**What the task requires**
A faithful copy of the listing below is needed, with its pictures left out.

**Raw data**

[Start of Attachment]

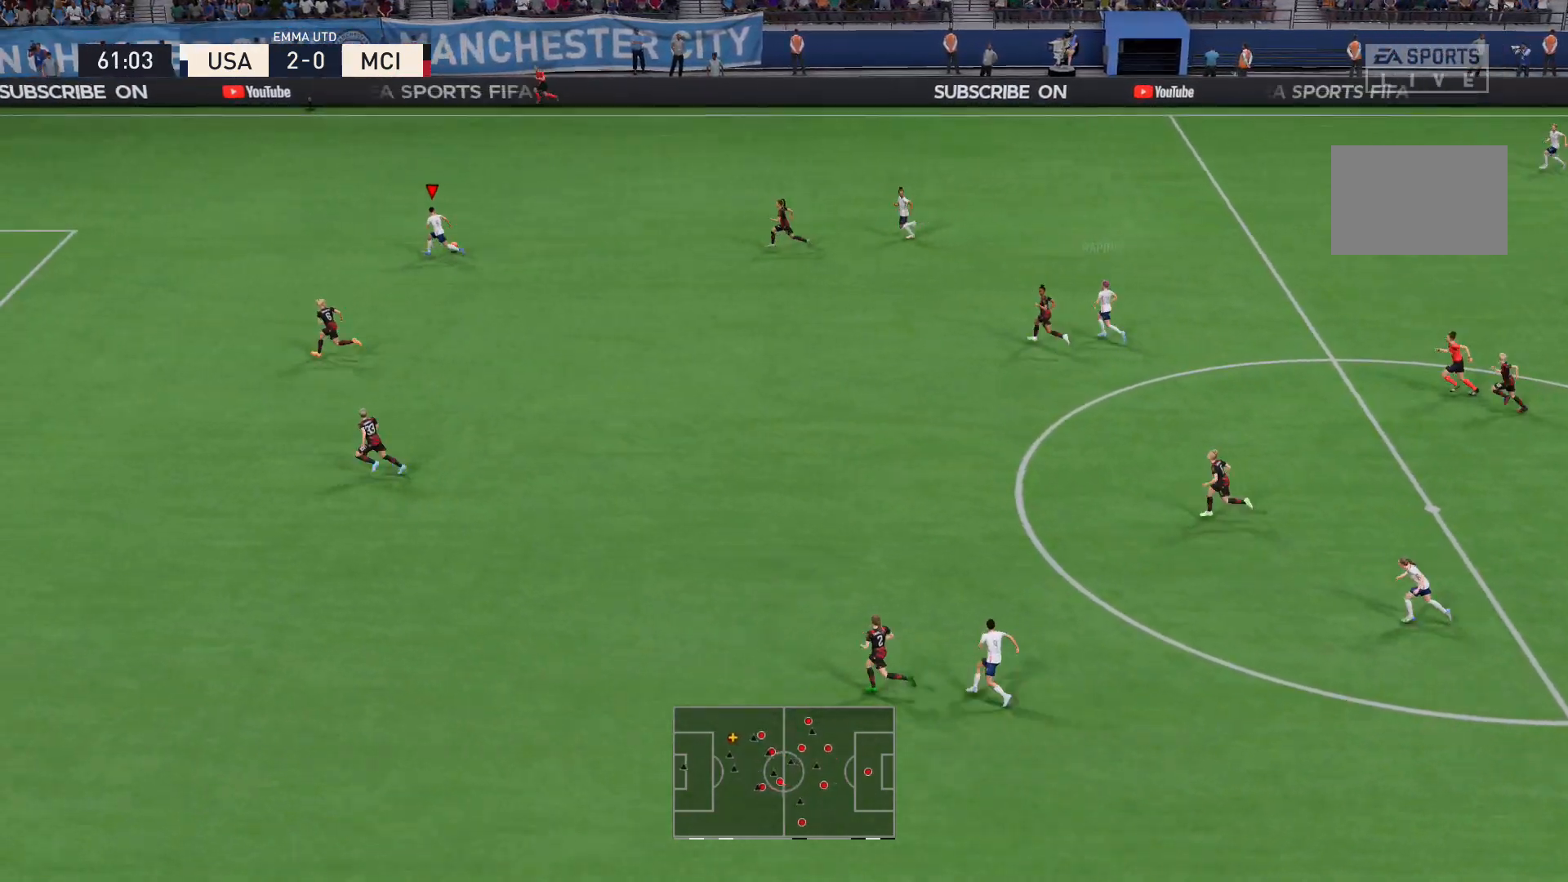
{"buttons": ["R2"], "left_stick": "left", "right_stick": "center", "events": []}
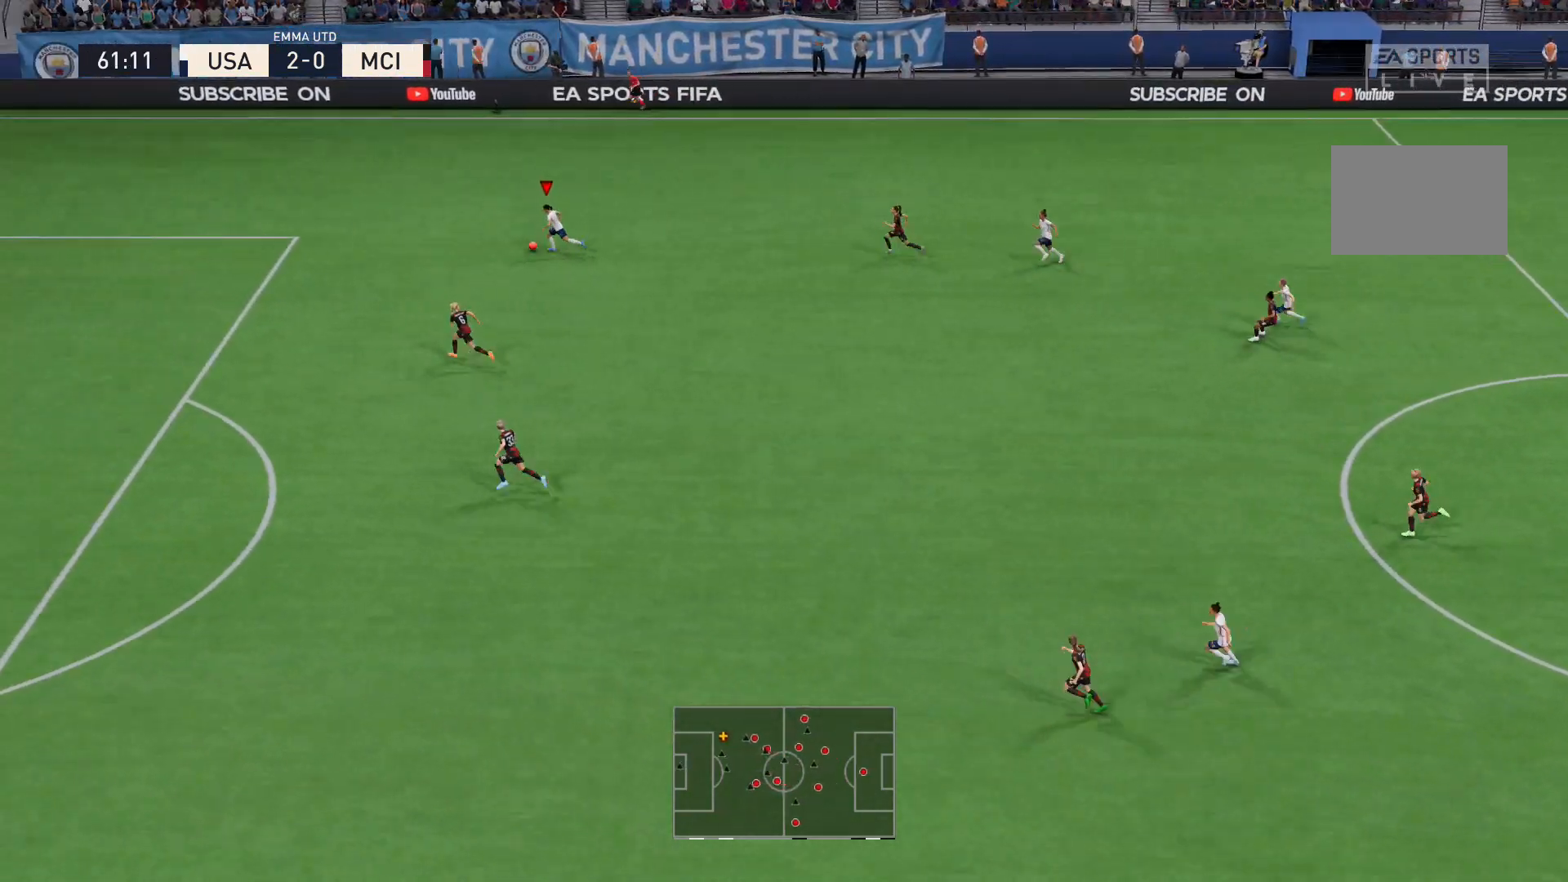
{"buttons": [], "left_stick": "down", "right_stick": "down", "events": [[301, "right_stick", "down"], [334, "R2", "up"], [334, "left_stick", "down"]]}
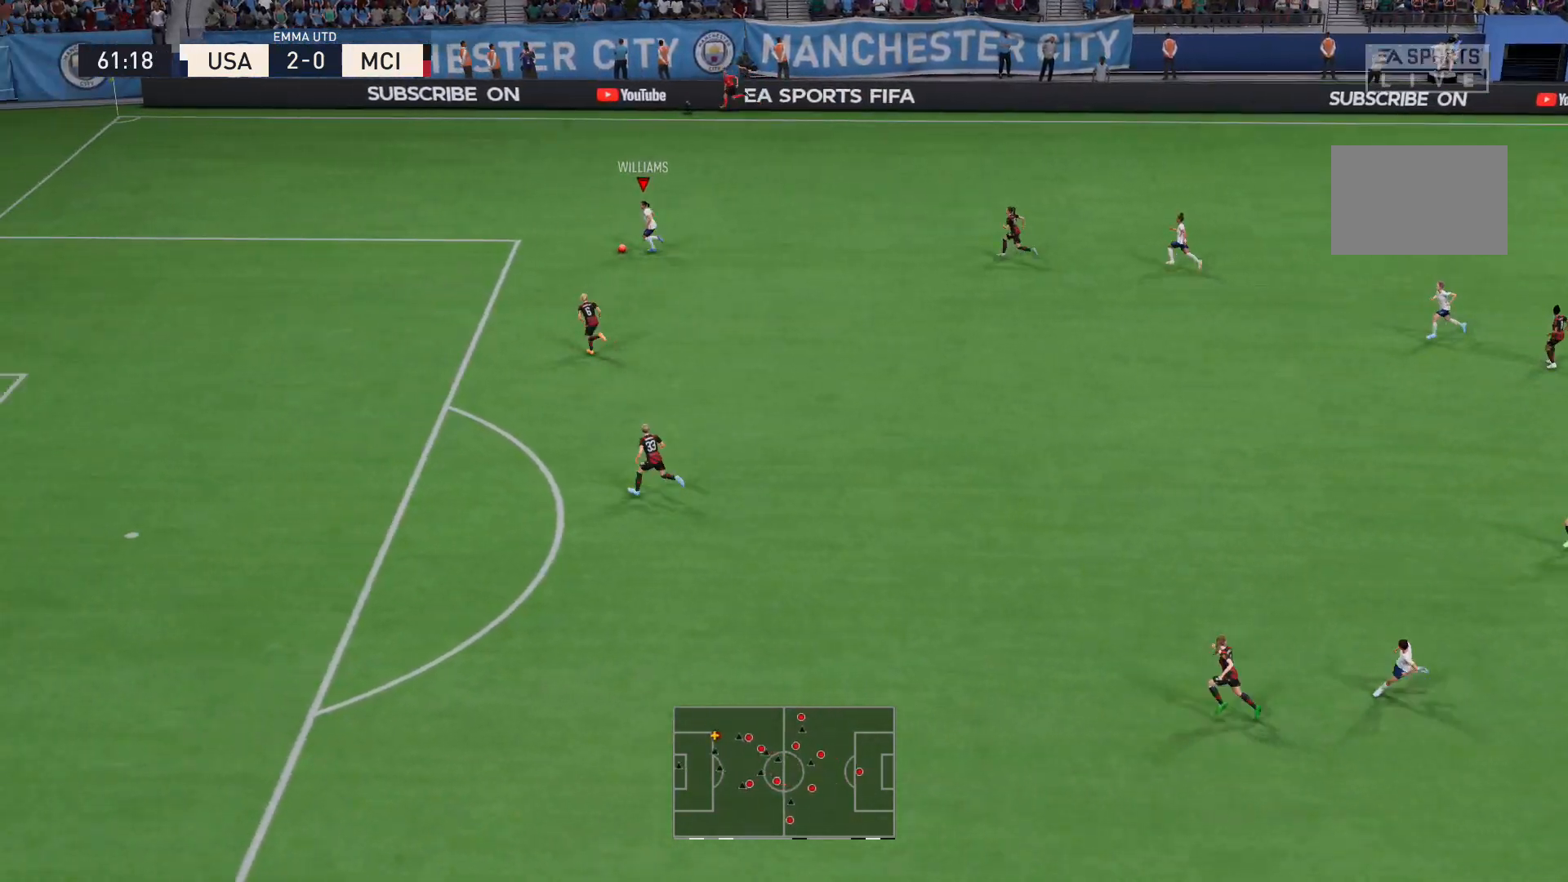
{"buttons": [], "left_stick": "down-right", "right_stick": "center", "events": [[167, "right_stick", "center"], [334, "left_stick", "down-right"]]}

[End of Attachment]

**Solution to this task**
{"buttons": ["R2"], "left_stick": "left", "right_stick": "center", "events": []}
{"buttons": [], "left_stick": "down", "right_stick": "down", "events": [[301, "right_stick", "down"], [334, "R2", "up"], [334, "left_stick", "down"]]}
{"buttons": [], "left_stick": "down-right", "right_stick": "center", "events": [[167, "right_stick", "center"], [334, "left_stick", "down-right"]]}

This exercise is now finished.